IF of radio receiver

Thread Starter

Synaps3

Joined Jun 5, 2013
99
Do all radio receivers have an IF somewhere in them. Do portable radios? Is there an easy way to find where it is in the circuit without just going crazy with an oscilloscope looking for 450 khz or whatever?
 

Art

Joined Sep 10, 2007
806
All Supersonic Heterodyning receivers do at least.
That's 455kHz or whatever.. usually.. for AM MW.

Relating this to every schematic is the part I'm working on
 

MrChips

Joined Oct 2, 2009
30,824
Not all radios are based on the superheterodyne receiver principle though a large percentage of commercially available radios use this method. The most common IF frequency is 455kHz.

Many receivers use double conversion and triple conversion techniques where there
could be two or three IF amplifiers.

A direct-conversion receiver uses an oscillator that is set to the same frequency as the incoming RF signal resulting in a direct-to-baseband signal.

Regenerative receivers use a prinicple of positive feedback to amplify the incoming signal directly.

Edit: I wrote this as post #2 and was called away to answer the phone.
 

Art

Joined Sep 10, 2007
806
"Supersonic Heterodyning" -- ROFLMAO
Where'd you get that curious turn of phrase?

There are such things as direct conversion receivers, and not all IF frequencies are 455 kHz.

http://en.wikipedia.org/wiki/Superheterodyne_receiver
When I went to an antique radio dealer, I wanted to really turn it on, so I asked for a
Thermonic Electron Valve for my Supersonic Heterodyning Meduim Wave Broadcast Receiver.

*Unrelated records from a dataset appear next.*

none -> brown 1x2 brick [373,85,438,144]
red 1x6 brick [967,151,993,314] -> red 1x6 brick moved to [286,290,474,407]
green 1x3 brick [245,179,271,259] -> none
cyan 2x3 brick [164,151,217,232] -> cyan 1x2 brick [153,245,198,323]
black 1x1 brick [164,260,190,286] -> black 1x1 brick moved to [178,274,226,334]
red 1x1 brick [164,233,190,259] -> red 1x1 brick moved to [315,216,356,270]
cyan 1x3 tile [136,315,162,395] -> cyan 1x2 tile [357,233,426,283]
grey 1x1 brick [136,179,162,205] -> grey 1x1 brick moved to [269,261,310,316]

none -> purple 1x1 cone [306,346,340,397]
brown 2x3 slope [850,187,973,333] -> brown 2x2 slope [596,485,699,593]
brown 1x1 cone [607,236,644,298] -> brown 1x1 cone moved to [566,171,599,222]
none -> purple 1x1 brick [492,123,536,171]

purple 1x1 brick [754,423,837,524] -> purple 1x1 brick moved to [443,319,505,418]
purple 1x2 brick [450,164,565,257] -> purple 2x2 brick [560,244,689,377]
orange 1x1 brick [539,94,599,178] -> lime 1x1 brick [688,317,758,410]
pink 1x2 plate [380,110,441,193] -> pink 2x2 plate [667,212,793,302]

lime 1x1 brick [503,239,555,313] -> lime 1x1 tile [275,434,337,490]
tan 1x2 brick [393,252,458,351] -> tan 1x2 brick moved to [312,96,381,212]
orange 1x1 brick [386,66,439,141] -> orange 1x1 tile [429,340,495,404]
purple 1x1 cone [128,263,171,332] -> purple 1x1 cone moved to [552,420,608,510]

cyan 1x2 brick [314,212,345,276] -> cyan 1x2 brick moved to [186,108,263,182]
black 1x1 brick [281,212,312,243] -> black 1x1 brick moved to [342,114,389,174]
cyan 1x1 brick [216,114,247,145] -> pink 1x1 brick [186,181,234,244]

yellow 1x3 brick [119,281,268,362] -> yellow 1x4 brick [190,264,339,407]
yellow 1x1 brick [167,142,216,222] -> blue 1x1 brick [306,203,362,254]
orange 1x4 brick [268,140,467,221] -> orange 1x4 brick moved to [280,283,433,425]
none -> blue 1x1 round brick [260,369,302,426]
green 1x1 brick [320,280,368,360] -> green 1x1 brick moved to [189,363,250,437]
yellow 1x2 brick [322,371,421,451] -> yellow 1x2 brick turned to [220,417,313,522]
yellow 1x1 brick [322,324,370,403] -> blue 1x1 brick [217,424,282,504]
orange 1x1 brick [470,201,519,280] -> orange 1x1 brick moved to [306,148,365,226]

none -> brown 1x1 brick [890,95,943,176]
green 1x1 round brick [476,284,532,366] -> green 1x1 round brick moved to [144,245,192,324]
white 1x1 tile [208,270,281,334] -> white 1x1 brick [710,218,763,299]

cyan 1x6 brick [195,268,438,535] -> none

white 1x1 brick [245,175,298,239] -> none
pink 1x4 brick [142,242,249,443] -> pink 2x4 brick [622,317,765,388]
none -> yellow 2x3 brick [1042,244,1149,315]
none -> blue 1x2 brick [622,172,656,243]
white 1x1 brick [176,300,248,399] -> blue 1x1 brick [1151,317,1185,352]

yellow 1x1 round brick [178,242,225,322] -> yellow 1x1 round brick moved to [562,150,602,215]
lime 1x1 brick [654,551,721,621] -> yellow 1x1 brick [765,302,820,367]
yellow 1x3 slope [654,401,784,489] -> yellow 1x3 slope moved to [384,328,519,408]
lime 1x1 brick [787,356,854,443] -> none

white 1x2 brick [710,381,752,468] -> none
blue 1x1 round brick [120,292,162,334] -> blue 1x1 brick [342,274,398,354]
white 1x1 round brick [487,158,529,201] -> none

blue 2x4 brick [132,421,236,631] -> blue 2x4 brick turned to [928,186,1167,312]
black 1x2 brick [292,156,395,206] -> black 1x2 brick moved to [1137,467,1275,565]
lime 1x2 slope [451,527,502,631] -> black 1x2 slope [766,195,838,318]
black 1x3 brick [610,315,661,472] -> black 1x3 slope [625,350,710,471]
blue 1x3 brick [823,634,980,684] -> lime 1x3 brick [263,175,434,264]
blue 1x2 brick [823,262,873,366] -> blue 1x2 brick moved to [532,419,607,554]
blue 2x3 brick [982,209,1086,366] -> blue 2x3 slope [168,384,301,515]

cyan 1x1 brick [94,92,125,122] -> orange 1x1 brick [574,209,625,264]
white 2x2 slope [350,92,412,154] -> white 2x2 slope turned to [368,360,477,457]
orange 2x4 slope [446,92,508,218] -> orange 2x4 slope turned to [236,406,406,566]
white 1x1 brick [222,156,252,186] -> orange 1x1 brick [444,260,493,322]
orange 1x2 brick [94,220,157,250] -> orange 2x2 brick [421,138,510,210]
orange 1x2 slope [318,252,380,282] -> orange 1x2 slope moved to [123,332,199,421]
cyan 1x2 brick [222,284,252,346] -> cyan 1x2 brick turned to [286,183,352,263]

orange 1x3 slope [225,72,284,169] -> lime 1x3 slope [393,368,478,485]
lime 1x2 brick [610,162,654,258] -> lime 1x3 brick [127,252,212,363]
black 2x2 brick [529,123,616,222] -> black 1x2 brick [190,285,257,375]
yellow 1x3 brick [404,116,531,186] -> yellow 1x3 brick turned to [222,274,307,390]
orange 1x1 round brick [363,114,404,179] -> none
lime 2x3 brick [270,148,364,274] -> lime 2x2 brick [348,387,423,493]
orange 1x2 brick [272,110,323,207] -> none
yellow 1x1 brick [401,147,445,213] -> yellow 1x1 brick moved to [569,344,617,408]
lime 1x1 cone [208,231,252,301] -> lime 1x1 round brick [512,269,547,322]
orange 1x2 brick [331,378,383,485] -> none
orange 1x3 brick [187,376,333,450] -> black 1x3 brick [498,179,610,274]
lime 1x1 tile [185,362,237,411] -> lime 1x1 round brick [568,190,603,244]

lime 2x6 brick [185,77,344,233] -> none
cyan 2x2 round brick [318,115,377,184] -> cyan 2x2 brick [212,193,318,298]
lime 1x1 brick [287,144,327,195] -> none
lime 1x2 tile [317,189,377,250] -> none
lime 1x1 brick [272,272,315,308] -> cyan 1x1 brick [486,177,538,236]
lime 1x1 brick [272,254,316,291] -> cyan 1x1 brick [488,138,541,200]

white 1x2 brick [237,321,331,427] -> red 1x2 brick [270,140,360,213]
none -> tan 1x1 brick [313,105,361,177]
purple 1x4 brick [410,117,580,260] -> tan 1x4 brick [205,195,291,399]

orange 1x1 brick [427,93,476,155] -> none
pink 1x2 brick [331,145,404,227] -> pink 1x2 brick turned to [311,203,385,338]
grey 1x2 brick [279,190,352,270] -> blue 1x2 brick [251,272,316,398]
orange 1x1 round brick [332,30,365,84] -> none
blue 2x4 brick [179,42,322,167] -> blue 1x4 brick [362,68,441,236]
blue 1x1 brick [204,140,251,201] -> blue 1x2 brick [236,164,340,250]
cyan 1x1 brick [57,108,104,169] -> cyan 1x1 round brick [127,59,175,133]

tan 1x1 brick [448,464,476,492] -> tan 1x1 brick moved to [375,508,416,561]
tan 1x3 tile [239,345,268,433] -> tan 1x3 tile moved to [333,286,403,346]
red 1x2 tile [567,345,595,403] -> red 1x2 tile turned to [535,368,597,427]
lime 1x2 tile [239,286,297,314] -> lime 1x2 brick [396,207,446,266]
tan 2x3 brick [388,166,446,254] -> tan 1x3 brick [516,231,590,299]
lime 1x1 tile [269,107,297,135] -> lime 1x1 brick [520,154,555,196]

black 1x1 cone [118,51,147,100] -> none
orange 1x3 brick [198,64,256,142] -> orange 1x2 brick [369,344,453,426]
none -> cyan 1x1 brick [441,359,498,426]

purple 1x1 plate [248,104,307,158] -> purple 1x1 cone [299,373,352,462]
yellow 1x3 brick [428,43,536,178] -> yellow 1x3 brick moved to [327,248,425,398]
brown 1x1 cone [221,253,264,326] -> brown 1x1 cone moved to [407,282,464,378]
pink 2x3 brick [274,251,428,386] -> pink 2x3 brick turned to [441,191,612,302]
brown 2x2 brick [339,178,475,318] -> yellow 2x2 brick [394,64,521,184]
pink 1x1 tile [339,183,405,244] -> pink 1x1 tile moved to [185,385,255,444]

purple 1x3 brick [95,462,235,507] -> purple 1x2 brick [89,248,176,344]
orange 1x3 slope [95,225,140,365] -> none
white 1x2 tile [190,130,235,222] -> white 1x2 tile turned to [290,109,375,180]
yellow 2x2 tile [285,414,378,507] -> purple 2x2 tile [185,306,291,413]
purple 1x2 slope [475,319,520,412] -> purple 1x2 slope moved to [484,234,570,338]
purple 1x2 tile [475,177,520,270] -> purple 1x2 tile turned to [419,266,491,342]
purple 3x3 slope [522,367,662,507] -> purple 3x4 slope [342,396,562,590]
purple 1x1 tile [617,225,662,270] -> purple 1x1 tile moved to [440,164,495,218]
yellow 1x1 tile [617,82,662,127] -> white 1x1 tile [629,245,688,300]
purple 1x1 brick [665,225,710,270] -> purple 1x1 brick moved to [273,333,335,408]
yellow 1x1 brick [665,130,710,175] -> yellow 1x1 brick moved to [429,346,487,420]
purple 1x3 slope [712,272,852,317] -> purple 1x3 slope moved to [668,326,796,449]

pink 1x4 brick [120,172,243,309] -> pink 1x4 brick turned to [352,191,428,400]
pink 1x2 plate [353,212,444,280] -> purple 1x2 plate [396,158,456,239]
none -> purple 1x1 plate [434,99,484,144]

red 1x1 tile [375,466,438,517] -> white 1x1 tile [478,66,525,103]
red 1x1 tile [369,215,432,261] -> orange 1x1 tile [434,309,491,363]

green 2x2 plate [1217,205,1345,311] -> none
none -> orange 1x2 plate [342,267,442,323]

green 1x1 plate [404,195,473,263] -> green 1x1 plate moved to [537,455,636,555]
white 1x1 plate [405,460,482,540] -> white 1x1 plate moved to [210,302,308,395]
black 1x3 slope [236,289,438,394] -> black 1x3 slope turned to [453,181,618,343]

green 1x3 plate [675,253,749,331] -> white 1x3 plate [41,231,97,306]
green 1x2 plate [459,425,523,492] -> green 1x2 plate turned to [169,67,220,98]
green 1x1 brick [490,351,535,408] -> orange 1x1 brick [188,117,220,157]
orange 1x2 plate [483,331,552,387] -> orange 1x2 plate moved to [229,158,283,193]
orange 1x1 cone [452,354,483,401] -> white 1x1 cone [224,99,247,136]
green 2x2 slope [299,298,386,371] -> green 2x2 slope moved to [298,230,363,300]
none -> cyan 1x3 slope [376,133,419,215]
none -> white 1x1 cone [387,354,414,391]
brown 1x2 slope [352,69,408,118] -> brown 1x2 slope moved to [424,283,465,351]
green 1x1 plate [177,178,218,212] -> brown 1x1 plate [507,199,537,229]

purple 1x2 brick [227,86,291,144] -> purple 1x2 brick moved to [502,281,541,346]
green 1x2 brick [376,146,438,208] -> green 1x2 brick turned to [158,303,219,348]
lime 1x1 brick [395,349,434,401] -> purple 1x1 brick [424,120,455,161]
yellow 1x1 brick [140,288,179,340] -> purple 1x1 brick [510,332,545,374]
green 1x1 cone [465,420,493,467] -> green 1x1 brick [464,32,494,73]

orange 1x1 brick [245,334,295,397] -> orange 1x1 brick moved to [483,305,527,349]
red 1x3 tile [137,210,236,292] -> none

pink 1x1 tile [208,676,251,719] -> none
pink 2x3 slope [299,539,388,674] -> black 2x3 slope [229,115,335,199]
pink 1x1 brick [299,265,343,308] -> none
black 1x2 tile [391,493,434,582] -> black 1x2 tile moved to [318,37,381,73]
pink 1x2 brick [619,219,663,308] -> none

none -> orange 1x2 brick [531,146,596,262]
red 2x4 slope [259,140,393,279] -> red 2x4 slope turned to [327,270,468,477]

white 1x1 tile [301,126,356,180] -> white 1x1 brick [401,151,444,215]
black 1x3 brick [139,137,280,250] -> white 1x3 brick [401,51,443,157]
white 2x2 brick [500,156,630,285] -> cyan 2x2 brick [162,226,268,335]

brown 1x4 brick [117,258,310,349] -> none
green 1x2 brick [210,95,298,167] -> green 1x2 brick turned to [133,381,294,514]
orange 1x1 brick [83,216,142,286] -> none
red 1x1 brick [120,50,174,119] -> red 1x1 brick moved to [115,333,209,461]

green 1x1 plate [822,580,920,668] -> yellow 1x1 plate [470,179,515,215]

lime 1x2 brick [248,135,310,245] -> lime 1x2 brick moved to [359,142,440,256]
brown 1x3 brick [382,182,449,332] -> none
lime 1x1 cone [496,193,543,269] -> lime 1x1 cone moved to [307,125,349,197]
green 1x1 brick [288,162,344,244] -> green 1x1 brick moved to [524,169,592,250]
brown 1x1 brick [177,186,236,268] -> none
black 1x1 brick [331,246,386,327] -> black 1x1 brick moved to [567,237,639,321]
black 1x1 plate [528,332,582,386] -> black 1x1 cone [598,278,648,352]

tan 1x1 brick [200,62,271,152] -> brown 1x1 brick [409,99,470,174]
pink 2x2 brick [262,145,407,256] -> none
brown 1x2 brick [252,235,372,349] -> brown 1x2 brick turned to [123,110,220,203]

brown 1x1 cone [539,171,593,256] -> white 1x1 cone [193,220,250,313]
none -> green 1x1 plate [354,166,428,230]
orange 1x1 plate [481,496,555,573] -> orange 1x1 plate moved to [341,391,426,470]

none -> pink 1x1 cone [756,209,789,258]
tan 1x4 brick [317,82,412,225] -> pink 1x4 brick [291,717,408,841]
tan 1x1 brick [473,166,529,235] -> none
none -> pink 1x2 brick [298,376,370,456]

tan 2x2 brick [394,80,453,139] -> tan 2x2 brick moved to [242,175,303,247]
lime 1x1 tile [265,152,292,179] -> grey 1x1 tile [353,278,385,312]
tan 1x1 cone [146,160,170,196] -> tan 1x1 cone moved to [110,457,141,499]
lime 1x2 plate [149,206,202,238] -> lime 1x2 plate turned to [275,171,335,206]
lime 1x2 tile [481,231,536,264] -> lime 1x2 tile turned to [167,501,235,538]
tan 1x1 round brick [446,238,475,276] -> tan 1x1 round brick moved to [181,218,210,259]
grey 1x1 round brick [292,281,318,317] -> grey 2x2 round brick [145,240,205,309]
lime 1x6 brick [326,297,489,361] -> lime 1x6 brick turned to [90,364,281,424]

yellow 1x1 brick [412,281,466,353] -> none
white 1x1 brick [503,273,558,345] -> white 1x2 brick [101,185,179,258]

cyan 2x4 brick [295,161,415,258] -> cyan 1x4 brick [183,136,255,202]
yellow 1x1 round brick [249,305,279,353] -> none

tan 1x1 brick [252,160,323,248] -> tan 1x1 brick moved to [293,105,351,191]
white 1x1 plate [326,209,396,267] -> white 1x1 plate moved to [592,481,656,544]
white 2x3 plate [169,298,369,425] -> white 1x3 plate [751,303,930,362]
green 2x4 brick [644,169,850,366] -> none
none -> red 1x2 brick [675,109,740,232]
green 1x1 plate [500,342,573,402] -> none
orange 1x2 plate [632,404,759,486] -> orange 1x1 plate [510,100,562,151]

You should be proud of me Papabravo, I took the time to discover the meaning of those big words individually :)
and two months ago, I had no idea.
 

alfacliff

Joined Dec 13, 2013
2,458
portable radios (modern ones anyway) use 455 khz for am if's, and 10.7mhz fm if's. there are some single chip radios that do away with the transformers with a lower frequency if and opamp based active filters.